“Oh, dear Caroline, she has confessed; you were certainly right! She loves me, she is mine. And so are you, Caroline, you are also mine, and we three will belong to each other for evermore!”

“Yes, for evermore, my friend, my brother!” She gently entwined her arms around Schiller’s and Lottie’s neck; and now the three were joined in one close and loving embrace.

“I have at last entered the haven of happiness,” said Schiller, in deep emotion. “I have, at last, found my home, and eternal peace and repose are mine. I am encircled with your love as with a halo, ye beloved sisters; and now all the great expectations which you have entertained concerning me will be realized, for happiness will exalt me above myself. Charlotte, you shall never again have cause to tell me I look gloomy, for your love will shed a flood of sunshine on my existence hereafter. You shall teach me to laugh and be merry. O God, I thank Thee for permitting me to find this happiness! I, too, was born in Arcadia!”

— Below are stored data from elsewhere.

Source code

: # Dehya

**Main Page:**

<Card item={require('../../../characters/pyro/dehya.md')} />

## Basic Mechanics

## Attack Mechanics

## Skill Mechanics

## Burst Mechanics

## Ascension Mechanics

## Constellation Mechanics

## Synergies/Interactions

They held each other in a close embrace, they wept for joy, and their souls, beaming eyes, and smiling lips, exchanged mute vows of eternal love and fidelity.

These were blissful days for Schiller. Madame von Lengefeld had given her consent to the marriage of her daughter Lottie with Schiller, sooner than the lovers expected. Charles August gave the poet the title of privy-councillor, and attached a salary of two hundred dollars to his professorship, as a marriage present. The title delighted Madame von Lengefeld, and somewhat reconciled her aristocratic heart to the thought that her daughter, who had been on the point of becoming a maid of honor, should now marry a man of the people. Schiller deemed his salary of two hundred dollars quite a small fortune, and hoped that this, together with the fruits of his poetic labors, would be sufficient to provide a comfortable home for his darling, and—“space in the smallest cottage for a happy and loving pair!”

They were a “happy, loving pair;” and the serene heaven of their happiness was undimmed by the smallest cloud. Had a cloud appeared, Charlotte’s quick eye would have detected and dissipated it before the lovers were aware of its existence. The sister watched over their happiness like their good genius, like a faithful sentinel.

At times, while gazing dreamily into his Lottie’s soft eyes, Schiller would smile and then ask her if she really loved him, as though such happiness were incredible.

In reply, Charlotte would smile and protest that she had loved him for a long time, and that her sister, who had known her secret, could confirm her statement.

“And she it was who told me this sweet secret. Yes, Caroline was the beneficent angel who infused courage into my timid heart.”